◆ Task:
As the answer, give every line of the records that includes the word "input".

◆ Extracted records:
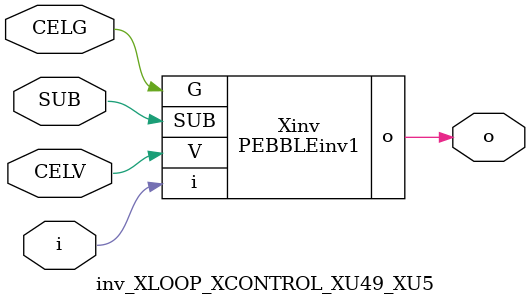
<source format=v>



module PEBBLEinv1 ( o, G, SUB, V, i );

  input V;
  input i;
  input G;
  output o;
  input SUB;
endmodule

//Celera Confidential Do Not Copy inv_XLOOP_XCONTROL_XU49_XU5
//Celera Confidential Symbol Generator
//5V Inverter
module inv_XLOOP_XCONTROL_XU49_XU5 (CELV,CELG,i,o,SUB);
input CELV;
input CELG;
input i;
input SUB;
output o;

//Celera Confidential Do Not Copy inv
PEBBLEinv1 Xinv(
.V (CELV),
.i (i),
.o (o),
.SUB (SUB),
.G (CELG)
);
//,diesize,PEBBLEinv1

//Celera Confidential Do Not Copy Module End
//Celera Schematic Generator
endmodule

</source>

◆ Output below:
  input V;
  input i;
  input G;
  input SUB;
input CELV;
input CELG;
input i;
input SUB;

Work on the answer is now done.